*** RECORDS FOR THIS EXERCISE ***

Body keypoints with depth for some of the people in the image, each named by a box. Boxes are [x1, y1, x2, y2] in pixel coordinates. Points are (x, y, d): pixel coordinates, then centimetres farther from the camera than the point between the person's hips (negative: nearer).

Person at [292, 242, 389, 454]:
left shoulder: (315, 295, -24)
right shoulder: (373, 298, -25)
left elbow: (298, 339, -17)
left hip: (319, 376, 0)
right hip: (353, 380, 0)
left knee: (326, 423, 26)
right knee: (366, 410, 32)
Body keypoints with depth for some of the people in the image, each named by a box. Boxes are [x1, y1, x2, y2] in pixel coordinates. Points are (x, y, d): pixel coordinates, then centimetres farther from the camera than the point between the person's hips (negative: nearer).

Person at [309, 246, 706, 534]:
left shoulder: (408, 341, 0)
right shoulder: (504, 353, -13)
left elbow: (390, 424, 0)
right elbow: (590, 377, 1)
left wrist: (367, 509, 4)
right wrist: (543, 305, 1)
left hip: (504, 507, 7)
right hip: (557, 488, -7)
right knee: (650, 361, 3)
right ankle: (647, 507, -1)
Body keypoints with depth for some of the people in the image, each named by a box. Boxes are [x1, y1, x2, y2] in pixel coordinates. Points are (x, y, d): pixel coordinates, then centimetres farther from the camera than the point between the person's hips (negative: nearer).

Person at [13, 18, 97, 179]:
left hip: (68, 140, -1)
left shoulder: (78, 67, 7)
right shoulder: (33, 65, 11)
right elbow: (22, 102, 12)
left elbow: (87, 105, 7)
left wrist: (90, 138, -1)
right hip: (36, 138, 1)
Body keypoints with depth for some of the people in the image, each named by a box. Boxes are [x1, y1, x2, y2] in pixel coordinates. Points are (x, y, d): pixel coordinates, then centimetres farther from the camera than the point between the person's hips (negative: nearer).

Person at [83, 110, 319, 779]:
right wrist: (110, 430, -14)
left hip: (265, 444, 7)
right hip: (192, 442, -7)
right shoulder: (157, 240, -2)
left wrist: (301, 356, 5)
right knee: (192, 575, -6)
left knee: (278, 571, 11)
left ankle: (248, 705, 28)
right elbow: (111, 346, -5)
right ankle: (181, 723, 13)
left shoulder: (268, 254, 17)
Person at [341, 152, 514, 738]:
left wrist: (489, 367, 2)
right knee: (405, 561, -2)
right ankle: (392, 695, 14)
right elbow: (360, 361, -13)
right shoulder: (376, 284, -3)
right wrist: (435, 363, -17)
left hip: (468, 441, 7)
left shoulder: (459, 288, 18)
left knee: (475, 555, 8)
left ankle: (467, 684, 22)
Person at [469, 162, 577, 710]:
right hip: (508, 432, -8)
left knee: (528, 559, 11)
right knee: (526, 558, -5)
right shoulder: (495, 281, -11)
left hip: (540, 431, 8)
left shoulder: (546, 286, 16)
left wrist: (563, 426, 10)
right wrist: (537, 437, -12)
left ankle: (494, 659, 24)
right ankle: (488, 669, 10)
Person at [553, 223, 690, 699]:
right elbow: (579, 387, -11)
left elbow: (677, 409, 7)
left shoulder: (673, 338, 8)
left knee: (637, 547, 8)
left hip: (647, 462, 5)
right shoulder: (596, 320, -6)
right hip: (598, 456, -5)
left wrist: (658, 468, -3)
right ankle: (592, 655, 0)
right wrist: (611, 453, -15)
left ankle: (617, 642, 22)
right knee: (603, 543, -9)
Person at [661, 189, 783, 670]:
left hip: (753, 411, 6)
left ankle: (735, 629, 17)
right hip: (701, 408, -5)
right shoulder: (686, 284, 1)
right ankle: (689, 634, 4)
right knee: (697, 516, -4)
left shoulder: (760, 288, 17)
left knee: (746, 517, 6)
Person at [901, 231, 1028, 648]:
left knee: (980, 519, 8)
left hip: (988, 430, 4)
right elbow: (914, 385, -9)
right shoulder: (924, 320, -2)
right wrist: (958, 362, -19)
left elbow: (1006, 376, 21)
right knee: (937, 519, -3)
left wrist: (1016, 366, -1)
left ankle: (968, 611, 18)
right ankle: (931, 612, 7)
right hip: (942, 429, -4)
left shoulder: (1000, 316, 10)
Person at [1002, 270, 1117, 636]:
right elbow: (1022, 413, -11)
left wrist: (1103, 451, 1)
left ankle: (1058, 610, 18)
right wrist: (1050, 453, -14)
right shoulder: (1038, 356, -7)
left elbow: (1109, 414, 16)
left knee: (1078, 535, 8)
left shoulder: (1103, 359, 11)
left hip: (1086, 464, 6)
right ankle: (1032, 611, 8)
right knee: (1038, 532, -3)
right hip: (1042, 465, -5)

*** End of RECORDS FOR THIS EXERCISE ***

● **TASK**:
Copy every line above exactly.

● **PROBLEM SOLUTION**:
Body keypoints with depth for some of the people in the image, each named by a box. Boxes are [x1, y1, x2, y2] in pixel coordinates. Points are (x, y, d): pixel coordinates, then centimetres farther from the camera than the point between the person's hips (negative: nearer).

Person at [292, 242, 389, 454]:
left shoulder: (315, 295, -24)
right shoulder: (373, 298, -25)
left elbow: (298, 339, -17)
left hip: (319, 376, 0)
right hip: (353, 380, 0)
left knee: (326, 423, 26)
right knee: (366, 410, 32)
Body keypoints with depth for some of the people in the image, each named by a box. Boxes are [x1, y1, x2, y2] in pixel coordinates. Points are (x, y, d): pixel coordinates, then centimetres farther from the camera than the point between the person's hips (negative: nearer).

Person at [309, 246, 706, 534]:
left shoulder: (408, 341, 0)
right shoulder: (504, 353, -13)
left elbow: (390, 424, 0)
right elbow: (590, 377, 1)
left wrist: (367, 509, 4)
right wrist: (543, 305, 1)
left hip: (504, 507, 7)
right hip: (557, 488, -7)
right knee: (650, 361, 3)
right ankle: (647, 507, -1)
Body keypoints with depth for some of the people in the image, each named by a box. Boxes are [x1, y1, x2, y2] in pixel coordinates. Points are (x, y, d): pixel coordinates, then centimetres farther from the camera than the point between the person's hips (negative: nearer).

Person at [13, 18, 97, 179]:
left hip: (68, 140, -1)
left shoulder: (78, 67, 7)
right shoulder: (33, 65, 11)
right elbow: (22, 102, 12)
left elbow: (87, 105, 7)
left wrist: (90, 138, -1)
right hip: (36, 138, 1)
Body keypoints with depth for some of the people in the image, each named by a box. Boxes are [x1, y1, x2, y2] in pixel coordinates. Points are (x, y, d): pixel coordinates, then centimetres farther from the camera than the point between the person's hips (negative: nearer).

Person at [83, 110, 319, 779]:
right wrist: (110, 430, -14)
left hip: (265, 444, 7)
right hip: (192, 442, -7)
right shoulder: (157, 240, -2)
left wrist: (301, 356, 5)
right knee: (192, 575, -6)
left knee: (278, 571, 11)
left ankle: (248, 705, 28)
right elbow: (111, 346, -5)
right ankle: (181, 723, 13)
left shoulder: (268, 254, 17)
Person at [341, 152, 514, 738]:
left wrist: (489, 367, 2)
right knee: (405, 561, -2)
right ankle: (392, 695, 14)
right elbow: (360, 361, -13)
right shoulder: (376, 284, -3)
right wrist: (435, 363, -17)
left hip: (468, 441, 7)
left shoulder: (459, 288, 18)
left knee: (475, 555, 8)
left ankle: (467, 684, 22)
Person at [469, 162, 577, 710]:
right hip: (508, 432, -8)
left knee: (528, 559, 11)
right knee: (526, 558, -5)
right shoulder: (495, 281, -11)
left hip: (540, 431, 8)
left shoulder: (546, 286, 16)
left wrist: (563, 426, 10)
right wrist: (537, 437, -12)
left ankle: (494, 659, 24)
right ankle: (488, 669, 10)
Person at [553, 223, 690, 699]:
right elbow: (579, 387, -11)
left elbow: (677, 409, 7)
left shoulder: (673, 338, 8)
left knee: (637, 547, 8)
left hip: (647, 462, 5)
right shoulder: (596, 320, -6)
right hip: (598, 456, -5)
left wrist: (658, 468, -3)
right ankle: (592, 655, 0)
right wrist: (611, 453, -15)
left ankle: (617, 642, 22)
right knee: (603, 543, -9)
Person at [661, 189, 783, 670]:
left hip: (753, 411, 6)
left ankle: (735, 629, 17)
right hip: (701, 408, -5)
right shoulder: (686, 284, 1)
right ankle: (689, 634, 4)
right knee: (697, 516, -4)
left shoulder: (760, 288, 17)
left knee: (746, 517, 6)
Person at [901, 231, 1028, 648]:
left knee: (980, 519, 8)
left hip: (988, 430, 4)
right elbow: (914, 385, -9)
right shoulder: (924, 320, -2)
right wrist: (958, 362, -19)
left elbow: (1006, 376, 21)
right knee: (937, 519, -3)
left wrist: (1016, 366, -1)
left ankle: (968, 611, 18)
right ankle: (931, 612, 7)
right hip: (942, 429, -4)
left shoulder: (1000, 316, 10)
Person at [1002, 270, 1117, 636]:
right elbow: (1022, 413, -11)
left wrist: (1103, 451, 1)
left ankle: (1058, 610, 18)
right wrist: (1050, 453, -14)
right shoulder: (1038, 356, -7)
left elbow: (1109, 414, 16)
left knee: (1078, 535, 8)
left shoulder: (1103, 359, 11)
left hip: (1086, 464, 6)
right ankle: (1032, 611, 8)
right knee: (1038, 532, -3)
right hip: (1042, 465, -5)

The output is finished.